Task instructions = Gather the lines below that include the string "worn", copying each in full.
######
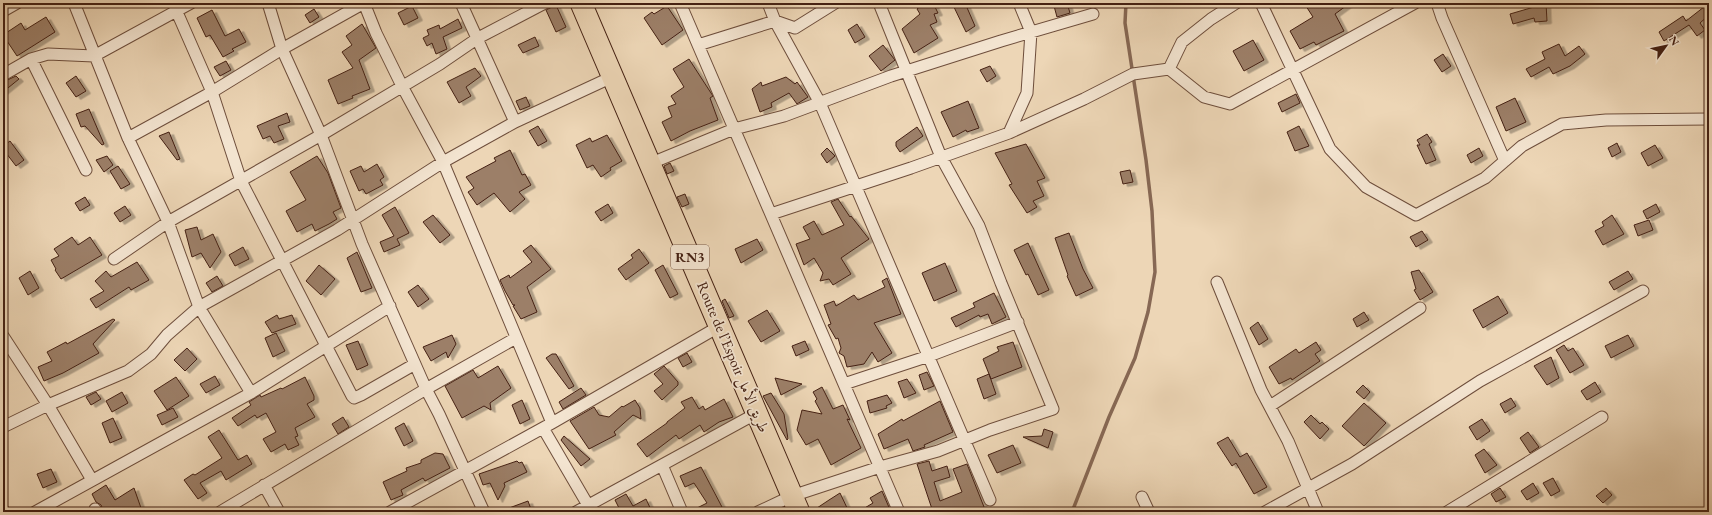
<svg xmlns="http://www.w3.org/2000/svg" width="1712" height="515" viewBox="0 0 1712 515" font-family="'EB Garamond',Amiri,serif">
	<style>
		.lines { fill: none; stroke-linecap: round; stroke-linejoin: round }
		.stream { stroke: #876854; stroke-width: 3.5 }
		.building { fill: #9c7f68; stroke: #442013; filter: url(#shadow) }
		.street-casing { stroke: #6e4e3c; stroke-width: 13 }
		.highway-casing { stroke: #442013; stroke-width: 23 }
		.street { stroke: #f3e4d0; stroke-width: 11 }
		.highway { stroke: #edd6b6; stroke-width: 21 }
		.labels { text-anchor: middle; stroke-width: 3.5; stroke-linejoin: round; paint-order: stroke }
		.shield { fill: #f3e4d0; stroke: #785b4c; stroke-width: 1 }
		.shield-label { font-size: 14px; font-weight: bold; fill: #442013 }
		.street-label { font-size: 15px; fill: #442013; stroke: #f3e4d0 }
	</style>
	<defs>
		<filter id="shadow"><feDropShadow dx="4.5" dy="2.5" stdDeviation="0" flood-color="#0004"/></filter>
	</defs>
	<rect width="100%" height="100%" fill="#edd6b6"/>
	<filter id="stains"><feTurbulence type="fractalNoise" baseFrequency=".005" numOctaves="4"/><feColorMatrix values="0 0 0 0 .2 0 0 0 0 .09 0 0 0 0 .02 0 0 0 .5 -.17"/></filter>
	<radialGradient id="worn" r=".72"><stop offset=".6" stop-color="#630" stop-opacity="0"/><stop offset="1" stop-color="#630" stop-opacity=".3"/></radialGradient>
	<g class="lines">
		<path class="stream" d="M1072,512L1109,417L1135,358L1148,312L1155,272L1152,211L1146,160L1125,23L1126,3"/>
	</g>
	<path class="building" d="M924,3H933L938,13L934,14L937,22L930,25L938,38L914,53L902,29L920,14L917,9Z
		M952,3H965L975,26L966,32Z
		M1063,3H1067L1070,13L1057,17L1054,6Z
		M1304,3H1350L1335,14L1344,31L1316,45L1314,42L1300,49L1290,31L1313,17Z
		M1533,3H1546L1547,21L1535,22L1534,18L1513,24L1510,14L1534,7Z
		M1709,3V15L1700,23L1705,30L1697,36L1689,25L1664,41L1659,32L1683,16L1686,21Z
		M556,5L566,27L556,32L546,10Z
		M412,6L418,18L404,25L398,13Z
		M667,6L683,30L662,45L644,18L652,12L654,14Z
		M314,9L319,17L310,23L305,15Z
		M212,10L225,36L239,29L246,42L232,49L234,51L223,57L210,35L206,37L197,18Z
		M46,17L55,32L17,56L3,35L21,23L25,30Z
		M458,19L462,28L443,37L447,49L436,54L432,43L427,46L423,38L429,35L427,30L439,25L440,29Z
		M362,24L376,48L359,60L370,89L352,96L353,98L338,104L328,80L353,68L342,52L352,45L346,36Z
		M857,24L865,37L855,43L848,30Z
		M535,37L539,46L523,53L518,45Z
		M1253,40L1264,60L1244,71L1233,51Z
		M1559,44L1565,56L1579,46L1585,54L1570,66L1553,74L1549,67L1531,77L1526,69L1545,59L1542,52Z
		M883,45L895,60L881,71L869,56Z
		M1443,54L1451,66L1442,72L1434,60Z
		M689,59L711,93L713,96L710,98L718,120L690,131L671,141L662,122L672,117L668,107L676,104L671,96L684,87L673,69Z
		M226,61L231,70L220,76L214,67Z
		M990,66L996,76L987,82L980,70Z
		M475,68L481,76L466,87L471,96L459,103L447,82Z
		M16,76L19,79L3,92V82Z
		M76,76L86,91L76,97L66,83Z
		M786,77L795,84L797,82L808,97L797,104L789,93L771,103L772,107L760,112L752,89L761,82L762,86Z
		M1296,94L1300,103L1282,112L1278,103Z
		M526,97L530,106L520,110L516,101Z
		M1515,98L1526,122L1506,131L1496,107Z
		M968,101L979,128L967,132L966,130L953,137L941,112Z
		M89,109L104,144L102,145L85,126L81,127L76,114Z
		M287,113L290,122L278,126L284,139L274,143L270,136L263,139L257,126Z
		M538,126L547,141L538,146L529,131Z
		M1299,126L1309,146L1295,151L1287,132Z
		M917,127L923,136L900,152L896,146V142Z
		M169,132L180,159L177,160L159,136Z
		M1427,134L1432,142L1429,144L1436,160L1426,164L1417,145H1420L1417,140Z
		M607,135L622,161L610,168L611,170L601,177L593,165L587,168L576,145L590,138L592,142Z
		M10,141L24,160L16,166L3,149V146Z
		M1617,143L1621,152L1612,157L1608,148Z
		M1026,144L1045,178L1037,181L1044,196L1033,201L1037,207L1027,213L1009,185L1012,184L995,153Z
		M1655,145L1663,158L1648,166L1641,153Z
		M827,148L835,156L827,163L821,154Z
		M1479,148L1483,156L1471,163L1467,155Z
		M510,150L522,175L525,174L531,185L519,192L525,199L510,212L494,193L477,205L468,192L474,188L466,177L496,161L494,158Z
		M107,156L113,165L104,172L96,160Z
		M317,156L328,173L341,208L333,212L337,219L329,224L315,231L312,224L297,232L286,211L306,200L290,172Z
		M670,163L674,171L667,174L664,166Z
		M377,164L384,177L380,180L383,185L366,194L363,189L359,191L350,171L361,166L364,172Z
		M118,166L130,184L121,189L110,171Z
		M1130,170L1133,182L1123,184L1120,172Z
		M685,194L689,204L682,207L677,197Z
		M85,197L90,205L80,211L75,203Z
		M838,199L850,217L851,216L869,239L841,258L851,274L833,285L829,279L820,281L823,273L814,258L804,265L796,244L810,239L803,227L814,221L822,235L844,225L831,202Z
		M608,204L613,213L601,221L595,212Z
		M1656,204L1660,212L1647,219L1643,211Z
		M125,206L131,215L120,222L114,213Z
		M395,207L409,233L397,239L400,245L384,252L380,242L394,236L382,215Z
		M433,215L450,235L440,243L423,222Z
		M1612,215L1624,234L1603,245L1595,231L1604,226L1602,222Z
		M1649,220L1653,230L1638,236L1634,225Z
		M197,227L201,240L213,234L221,252L210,268L201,253L192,257L185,230Z
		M1422,231L1428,240L1416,247L1410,237Z
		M1069,233L1083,269L1093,288L1076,296L1067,276L1068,275L1055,238Z
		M72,237L78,245L90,237L102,255L61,279L55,270L56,269L51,260L59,256L54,249Z
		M757,239L763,250L741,263L735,249Z
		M1028,243L1049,290L1038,295L1028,274L1026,275L1014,250Z
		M531,245L551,269L527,287L537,312L521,319L513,306L515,305H513L505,291L500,280L509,275L510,278L532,262L523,251Z
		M243,247L249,259L235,266L229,255Z
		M639,249L649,263L626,280L618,269L633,258L631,255Z
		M357,252L372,288L361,292L347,258Z
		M137,262L149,280L131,290L129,287L96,308L90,299L104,291L95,281L106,271L111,277Z
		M945,263L957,291L934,301L922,273Z
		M319,265L335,279L321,295L306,281Z
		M663,265L678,294L670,298L655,270Z
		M1419,270L1433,292L1420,300L1414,290L1416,289L1411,272Z
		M30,271L39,288L28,295L19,278Z
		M1628,271L1633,279L1614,290L1609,282Z
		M217,276L223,286L212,292L206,283Z
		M887,278L901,314L874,323L892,353L878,362L872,352L864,364L847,367L844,356L839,353L841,348L838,338L836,339L828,325L831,324L824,305L834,301L836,306L854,295L858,300L885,287L882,281Z
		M418,285L429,299L418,307L408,292Z
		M994,293L1006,317L992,324L988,314L980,317L979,315L956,327L951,318L975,307L973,303Z
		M1498,296L1508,313L1483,328L1473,310Z
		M725,299L734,316L729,318L722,301Z
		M767,310L780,331L761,342L748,321Z
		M1364,312L1369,320L1357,327L1353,319Z
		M277,315L279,319L292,315L296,324L272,333L265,322Z
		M113,319L115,320L93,344L99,353L63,373L44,381L38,367L52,361L47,352L66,342L67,344Z
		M1258,322L1268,339L1259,345L1250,328Z
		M276,333L285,351L273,357L265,338Z
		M452,335L456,344L448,358L446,352L431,361L423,347Z
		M1628,335L1634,346L1611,358L1605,346Z
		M358,341L368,365L357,370L346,345Z
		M805,341L809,350L796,356L792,346Z
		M1013,342L1022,367L991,379L983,359L999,351L997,347Z
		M1316,342L1321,350L1315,354L1320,361L1292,380L1291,378L1279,384L1269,367L1296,349L1299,353Z
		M1564,345L1568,351L1573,348L1584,365L1570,373L1556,350Z
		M187,348L197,359L185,371L174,360Z
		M687,353L692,362L683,367L678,358Z
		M552,354H556L574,386L569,389L546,358Z
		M1551,357L1559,378L1547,385L1534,366Z
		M498,366L511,388L490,403L491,410L484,406L462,418L445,386L473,370L478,378Z
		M664,366L678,382V385L662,400L654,391L663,384L654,374Z
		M927,372L934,386L924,390L919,375Z
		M989,374L996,394L984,399L977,379Z
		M215,376L220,385L206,393L200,384Z
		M176,377L189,396L167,410L154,391Z
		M305,377L314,396V400L307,404L315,417L295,428L298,436L295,437L299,445L288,450L285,444L271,452L263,439L276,432L266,413L257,418L255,415L238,426L232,418L251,405L249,402L260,395L261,397L281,388L282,389Z
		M775,378L802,384L781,395Z
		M907,379L916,393L904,398L898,382Z
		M1595,382L1601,392L1587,400L1581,391Z
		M1363,385L1370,392L1364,399L1356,392Z
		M822,387L833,409L843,405L850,420L847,419L861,448L831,465L818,439L806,445L797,430L802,410L822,414L815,401L817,399L813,392Z
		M581,388L586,395L563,409L559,402Z
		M96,392L101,399L91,405L86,397Z
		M122,392L128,403L112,412L106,401Z
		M771,393L784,414L788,439L787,440L763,396Z
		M887,395L892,403L886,406L887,408L870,413L867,401Z
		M692,397L699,409L703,406L705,410L724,399L733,417L719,422L704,432L700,425L679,439L676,435L647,457L637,444L667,423V422L685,408L681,402Z
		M1511,398L1516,406L1505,413L1500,404Z
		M522,400L530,419L520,424L512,405Z
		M635,400L640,408L641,419L633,415L614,432L616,435L589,449L570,421L594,407L599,415L609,417L622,406L623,407Z
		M940,401L953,432L924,445L925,447L913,451L908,439L884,449L878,434L902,419L903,421Z
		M1364,403L1386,423L1364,446L1342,426Z
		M173,408L178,417L162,425L157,415Z
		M1311,415L1320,424L1322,422L1329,429L1320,439L1304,422Z
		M343,417L349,427L338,434L332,424Z
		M113,418L122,438L110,443L102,423Z
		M1482,419L1490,431L1477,440L1469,427Z
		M404,423L413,441L404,446L395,428Z
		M1044,429L1053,432L1048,448L1023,437L1042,436Z
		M219,430L238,460L247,455L252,464L226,480L221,471L200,483L207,493L198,499L184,480L193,474L195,475L222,458L208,437Z
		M1528,432L1539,447L1530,453L1520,438Z
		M564,436L590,459L581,466L561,440Z
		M1228,437L1240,457L1247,453L1267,487L1254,494L1236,463L1232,466L1217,443Z
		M1013,445L1021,463L997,473L988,455Z
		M1484,449L1497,465L1485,473L1475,455Z
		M435,453L443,454L450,468L425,481L423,478L401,490L403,495L391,500L383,482L407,471L406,468L421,463V460Z
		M517,461L519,463L522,462L527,472L504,483L505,486L498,500L490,483L483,485L479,474Z
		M929,461L932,471L947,466L950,477L934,482L940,501L962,492L953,469L967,464L986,512H933L917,464Z
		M701,467L722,507L715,512H689L707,503L694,483L685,487L680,476Z
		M51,469L57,482L43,488L37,474Z
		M1553,478L1560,491L1551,496L1543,483Z
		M1533,483L1539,493L1527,500L1521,491Z
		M106,485L115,500L134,488L141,508L131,512H104L101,505L96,502L92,494Z
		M1500,488L1506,497L1496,502L1491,494Z
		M1606,488L1612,495L1603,503L1596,496Z
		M882,491L891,512H858L873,503L870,498Z
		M840,493L849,512H811L829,500Z
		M626,494L633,506L646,499L652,512H621L615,500Z
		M528,501L532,512H501V511Z"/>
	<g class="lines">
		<g class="street-casing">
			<path id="street" d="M74,3L128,138L168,222L199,307L251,393L390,306
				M173,3L212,92L241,181L352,396L354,398L361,395L415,364
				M268,3L282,49L321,135L362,244L426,389L439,414L484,512
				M364,3L376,33L402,86L443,162L552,423
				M461,3L515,122
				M680,3L899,512
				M768,3L775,21L820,103L990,500
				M1261,3L1330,149L1366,187L1416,215L1485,178L1522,146L1562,124L1606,120L1709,119
				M1437,3L1442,18L1505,161
				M3,11L17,3
				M698,45L775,21L795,28L835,3
				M31,59L86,170
				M1169,69L1182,42L1211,19L1236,3
				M3,75L31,59L48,54L94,56L191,3
				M1009,133L1027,93L1031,32L1019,3
				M128,138L212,92L282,49L364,3
				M649,164L734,129L784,116L891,76L1001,41L1093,14
				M771,214L911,168L1009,133L1084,99L1133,74L1169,69L1204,97L1230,104L1415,3
				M114,259L168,222L321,135L440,64L478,38L545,3
				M1217,282L1261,390L1288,441L1318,512
				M3,336L48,405L92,480
				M844,384L929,356L1018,322
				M1270,406L1420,308
				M3,427L48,405L128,371L151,354L167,335L199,307L337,230L443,162L515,122L612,77
				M543,428L592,512
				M662,465L682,512
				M264,485L279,512
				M1142,497L1149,512
				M95,509L97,512
				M3,510L4,512
				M35,512L251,393
				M220,512L426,389L516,338
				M390,512L552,423L720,326
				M576,512L757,413
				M758,512L792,496L880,467L938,451L990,430L1053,409L1001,283L979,226L941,157L879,3
				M1265,512L1352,464L1480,381L1643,291
				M1447,512L1602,417"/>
		</g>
		<g class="highway-casing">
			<path id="highway" d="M581,3L799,512"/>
		</g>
		<use href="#street" class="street"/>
		<use href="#highway" class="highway"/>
	</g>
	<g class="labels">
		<rect class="shield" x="671" y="245" width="38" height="24" rx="3"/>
		<g class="shield-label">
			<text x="690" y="262">RN3</text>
		</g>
		<g class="street-label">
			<text transform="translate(733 357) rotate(67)" y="5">Route de l’Espoir طريق الأمل</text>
		</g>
	</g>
	<rect width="1712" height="515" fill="none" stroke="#edd6b6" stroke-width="16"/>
	<rect x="4" y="4" width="1704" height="507" fill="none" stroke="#442013" stroke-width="2"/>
	<rect x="8" y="8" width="1696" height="499" fill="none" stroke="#442013"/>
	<g transform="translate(1666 46) rotate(57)" stroke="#f3e4d0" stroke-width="3" paint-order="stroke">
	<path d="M0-3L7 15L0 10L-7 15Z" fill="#442013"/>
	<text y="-6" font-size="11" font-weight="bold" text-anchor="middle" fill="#442013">N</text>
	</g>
	<rect width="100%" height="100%" filter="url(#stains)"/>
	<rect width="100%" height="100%" fill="url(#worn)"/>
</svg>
######
Finished task =
	<radialGradient id="worn" r=".72"><stop offset=".6" stop-color="#630" stop-opacity="0"/><stop offset="1" stop-color="#630" stop-opacity=".3"/></radialGradient>
	<rect width="100%" height="100%" fill="url(#worn)"/>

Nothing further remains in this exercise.